Babysitter: Monia Chokri’s Midnight Movie about Toxic Masculinity (Sundance Fest 2022; Women in Film)

‘Babysitter’: Comedy to Tackle Toxic Masculinity

Monia Chokri’s Midnight entry pivots from a sexist prank on a female news reporter on live TV to awakening of conscience by a man who may — or may not — come to grips with his own misogyny.

Canadian director Monia Chokri’s dark comedy Babysitter begins with a young man playing a misogynistic prank on a live TV reporter before putting systemic sexism and socially-acceptable behavior between men and women in the cinematic spotlight.

The film follows Cedric, a sexist man fired from his job after drunkenly kissing a female reporter on live TV, who faces a reckoning in his personal and professional life. Adapted from Catherine Leger’s stage play of the same name, the French-language film, which is headed to Sundance Midnight sidebar, foreshadows the #MeToo movement while also commenting on the predictable backlash.

“Some people say it feels like we can’t do anything now, we can’t say anything. But I say at one point in history a woman couldn’t walk in the street without being assaulted, and now it’s different,” the director says.

In Babysitter, Cedric, played by Patrick Hivon, initially doesn’t accept that harassing a female TV reporter is wrong, before his point of view radically shifts. “He’s very naive. He says, ‘I love you’ and kisses someone. He doesn’t see it as an act of aggression, an assault on someone, until people around him say it is,” Chokri explains.
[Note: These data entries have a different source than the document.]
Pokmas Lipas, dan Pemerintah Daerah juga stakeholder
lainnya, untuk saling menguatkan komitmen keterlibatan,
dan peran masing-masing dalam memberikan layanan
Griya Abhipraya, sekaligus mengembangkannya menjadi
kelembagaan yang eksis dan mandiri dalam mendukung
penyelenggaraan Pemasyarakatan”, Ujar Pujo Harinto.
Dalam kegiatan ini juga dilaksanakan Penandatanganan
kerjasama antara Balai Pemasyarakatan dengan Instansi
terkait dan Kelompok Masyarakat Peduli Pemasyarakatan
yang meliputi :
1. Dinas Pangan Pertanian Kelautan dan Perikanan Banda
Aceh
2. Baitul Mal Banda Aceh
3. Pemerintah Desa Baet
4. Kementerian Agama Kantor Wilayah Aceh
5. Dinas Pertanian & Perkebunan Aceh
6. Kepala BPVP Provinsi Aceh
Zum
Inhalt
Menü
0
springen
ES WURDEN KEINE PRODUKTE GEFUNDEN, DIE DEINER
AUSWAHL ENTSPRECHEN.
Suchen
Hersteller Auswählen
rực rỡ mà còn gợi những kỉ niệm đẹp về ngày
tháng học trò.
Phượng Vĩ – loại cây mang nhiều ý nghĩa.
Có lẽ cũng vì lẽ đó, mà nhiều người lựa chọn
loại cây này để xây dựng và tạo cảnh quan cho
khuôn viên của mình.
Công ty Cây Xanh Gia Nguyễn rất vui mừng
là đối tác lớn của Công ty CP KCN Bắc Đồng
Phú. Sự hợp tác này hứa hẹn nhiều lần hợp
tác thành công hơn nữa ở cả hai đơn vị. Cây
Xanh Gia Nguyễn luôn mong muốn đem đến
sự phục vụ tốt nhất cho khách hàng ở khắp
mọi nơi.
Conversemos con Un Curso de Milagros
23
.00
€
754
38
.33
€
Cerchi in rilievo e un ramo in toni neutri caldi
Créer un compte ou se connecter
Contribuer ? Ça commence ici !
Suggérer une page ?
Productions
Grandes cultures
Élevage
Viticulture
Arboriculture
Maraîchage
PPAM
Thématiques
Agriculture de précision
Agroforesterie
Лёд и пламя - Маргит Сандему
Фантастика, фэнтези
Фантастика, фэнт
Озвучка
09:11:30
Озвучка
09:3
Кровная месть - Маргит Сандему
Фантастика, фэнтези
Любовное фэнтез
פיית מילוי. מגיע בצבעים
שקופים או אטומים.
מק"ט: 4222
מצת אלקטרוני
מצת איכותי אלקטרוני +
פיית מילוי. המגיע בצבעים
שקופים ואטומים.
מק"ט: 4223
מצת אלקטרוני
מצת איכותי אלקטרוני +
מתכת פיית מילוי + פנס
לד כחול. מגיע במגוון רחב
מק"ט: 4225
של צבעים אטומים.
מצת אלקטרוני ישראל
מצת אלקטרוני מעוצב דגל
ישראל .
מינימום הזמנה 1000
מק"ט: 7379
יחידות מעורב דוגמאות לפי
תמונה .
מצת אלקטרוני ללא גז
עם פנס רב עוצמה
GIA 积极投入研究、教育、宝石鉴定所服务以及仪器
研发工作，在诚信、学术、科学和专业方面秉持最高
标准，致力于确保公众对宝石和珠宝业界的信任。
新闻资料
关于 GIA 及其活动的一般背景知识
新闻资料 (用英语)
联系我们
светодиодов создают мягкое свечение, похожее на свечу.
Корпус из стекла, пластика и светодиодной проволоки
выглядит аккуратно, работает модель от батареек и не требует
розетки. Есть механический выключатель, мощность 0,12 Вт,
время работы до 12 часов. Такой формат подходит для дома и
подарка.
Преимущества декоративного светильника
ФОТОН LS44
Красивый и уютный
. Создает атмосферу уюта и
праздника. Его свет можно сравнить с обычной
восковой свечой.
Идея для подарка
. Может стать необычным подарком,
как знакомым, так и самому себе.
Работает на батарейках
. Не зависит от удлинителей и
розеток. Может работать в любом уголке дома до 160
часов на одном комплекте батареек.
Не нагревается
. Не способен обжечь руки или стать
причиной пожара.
That includes Nadine, his unimpressed girlfriend played by Chokri, who is not convinced by Cedric’s apparent change of heart, and Jean-Michel, his brother who works with Cedric on a book that promises to be an apology for his misogyny.

“I like comedy because it’s a good way to talk about difficult subjects, as laughing helps people open up and reflect,” she says of her indie, directed from playwright Leger’s screenplay.

The film’s eponymous character Amy, a mysterious young babysitter played by Nadia Tereszkiewicz, comments on the roles and rights of women.

The disruption of Amy sees Cedric and Jean-Michel face up to their latent sexism. “The fact that the babysitter comes from nowhere, she’s a stranger in a fantasy land and hypnotizes people gave me more opportunities,” Chokri observes.

A veteran stage actress, Chokri can be seen in Xavier Dolan’s Les Amours Imaginaires and Laurence Anyways, as well as Robin Aubert’s Les Affames.

Babysitter is her second feature behind the camera as a director. Her first, A Brother’s Love, earned the Coup de Coeur from the Un Certain Regard jury at the 2019 Cannes Film Fest.

See an exclusive clip from Babysitter below.

Though Chokri shot Babysitter just before the pandemic shuttered film and TV production in early 2020, the Quebec director will be unable to screen her movie in physical theater at Sundance as that festival has been sent online by the omicron surge.

“I was sad to hear we couldn’t make it to Sundance, but I’m okay to show the movie online. I’m not the only one. I can’t do anything about that, except to pray that people are going to like my movie even if it won’t be in a theater,” she says.